China

China morning round-up: Illegal workers

Pedestrians walk on a sky bridge in downtown Beijing (file photo)
Image caption Most illegal workers were working as foreign language teachers and housekeepers, reports said

China's police agency vows to crack down on illegal foreign workers across the country, Thursday's newspapers report.

Shanghai Daily says Vice-Minister of Public Security Yang Huanning told the Standing Committee of the National People's Congress on Wednesday that the crackdown will include improving visa policies and strengthening border controls.

People's Daily says police agencies across the country have investigated some 20,000 incidents of foreigners illegally entering, living or working in mainland China.

Those working without a proper visa were mainly involved in foreign language education, acting, housekeeping for expatriates and labour intensive industries, it said.

Beijing News says Mr Yang said the police ministry would set up repatriation facilities in regions that have large numbers of such illegal foreign workers.

China Daily and People's Daily continue their coverage of the ongoing European tour by Premier Wen Jiabao, as he arrived in the Polish capital, Warsaw.

A front page commentary in the People's Daily Overseas Edition said it was the right time for European countries to "deepen" their co-operation with China as Chinese leaders conducted a series of high-profile visits in the region.

In the wake of the tours by Mr Wen and Politburo member Dai Bingguo, Vice-Premier Li Keqiang will also embark on a visit to Russia, Hungary, Belgium and the European Union headquarters in Brussels, the commentary said.

In the South China Sea, the Global Times says the ongoing stand-off between Chinese and Filipino vessels over the disputed Scarborough Shoal "bubbled up" on Wednesday, as the Philippines and the US began a joint military drill.

Three vessels in total are still at the shoal, Beijing News reports, while China Daily said Deputy Foreign Minister Cui Tiankai had appealed for restraint from parties involved.

"China did not start the current stand-off in the South China Sea. We would not like to see more tensions in that region," Cui Tiankai said.
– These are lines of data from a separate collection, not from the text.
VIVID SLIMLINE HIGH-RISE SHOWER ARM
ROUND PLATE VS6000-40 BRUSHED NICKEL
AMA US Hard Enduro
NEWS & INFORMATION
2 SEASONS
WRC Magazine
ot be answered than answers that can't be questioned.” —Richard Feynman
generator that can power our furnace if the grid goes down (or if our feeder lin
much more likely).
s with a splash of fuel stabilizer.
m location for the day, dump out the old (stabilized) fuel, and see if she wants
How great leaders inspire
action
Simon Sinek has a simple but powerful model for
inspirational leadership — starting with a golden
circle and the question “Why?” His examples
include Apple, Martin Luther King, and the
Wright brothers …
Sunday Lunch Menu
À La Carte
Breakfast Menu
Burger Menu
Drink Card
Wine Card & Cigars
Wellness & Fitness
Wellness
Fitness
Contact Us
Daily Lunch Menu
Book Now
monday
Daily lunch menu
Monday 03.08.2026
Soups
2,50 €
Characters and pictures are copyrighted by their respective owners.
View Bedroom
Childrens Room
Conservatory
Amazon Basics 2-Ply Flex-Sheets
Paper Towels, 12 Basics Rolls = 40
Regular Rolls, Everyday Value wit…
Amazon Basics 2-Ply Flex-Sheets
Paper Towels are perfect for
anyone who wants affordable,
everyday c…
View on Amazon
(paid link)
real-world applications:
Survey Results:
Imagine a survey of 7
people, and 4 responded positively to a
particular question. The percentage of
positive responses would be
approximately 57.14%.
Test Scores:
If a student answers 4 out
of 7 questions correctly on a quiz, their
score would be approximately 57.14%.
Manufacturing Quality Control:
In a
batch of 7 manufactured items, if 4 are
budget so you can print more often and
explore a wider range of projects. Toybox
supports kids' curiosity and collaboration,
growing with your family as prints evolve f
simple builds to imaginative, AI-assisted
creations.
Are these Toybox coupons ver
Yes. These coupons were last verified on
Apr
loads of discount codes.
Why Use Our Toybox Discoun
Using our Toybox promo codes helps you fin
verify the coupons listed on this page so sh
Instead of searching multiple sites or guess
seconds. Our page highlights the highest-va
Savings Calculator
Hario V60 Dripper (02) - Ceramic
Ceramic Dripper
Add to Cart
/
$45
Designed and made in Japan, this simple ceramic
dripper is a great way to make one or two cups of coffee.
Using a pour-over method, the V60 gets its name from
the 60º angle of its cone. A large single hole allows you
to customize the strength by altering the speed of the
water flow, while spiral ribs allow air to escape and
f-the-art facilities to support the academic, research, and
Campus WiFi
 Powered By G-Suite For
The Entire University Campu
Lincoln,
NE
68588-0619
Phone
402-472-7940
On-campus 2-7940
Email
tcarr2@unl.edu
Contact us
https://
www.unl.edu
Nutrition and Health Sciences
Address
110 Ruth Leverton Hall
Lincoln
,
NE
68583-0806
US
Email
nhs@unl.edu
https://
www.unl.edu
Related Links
China was still committed to resolving disputes in the region through dialogue and diplomacy, he said.

A People's Daily report filed from the Philippines claims local residents do not agree with politicians' approach to the conflict.

And a commentary from the same paper attacks "some countries'" attempts to "internationalise" the South China Sea dispute as a "strategically short-sighted" act.

Papers ranging from the Beijing Times to the Hong Kong Standard also go big with the arrival of a 2,500-year-old skull fragment believed to be that of Sakyamuni the Buddha in Hong Kong.

This is the first time that the relic has been shown outside mainland China. Gyaltsen Norbu, the Beijing-backed 11th Panchen Lama, is in Hong Kong to bless the relic.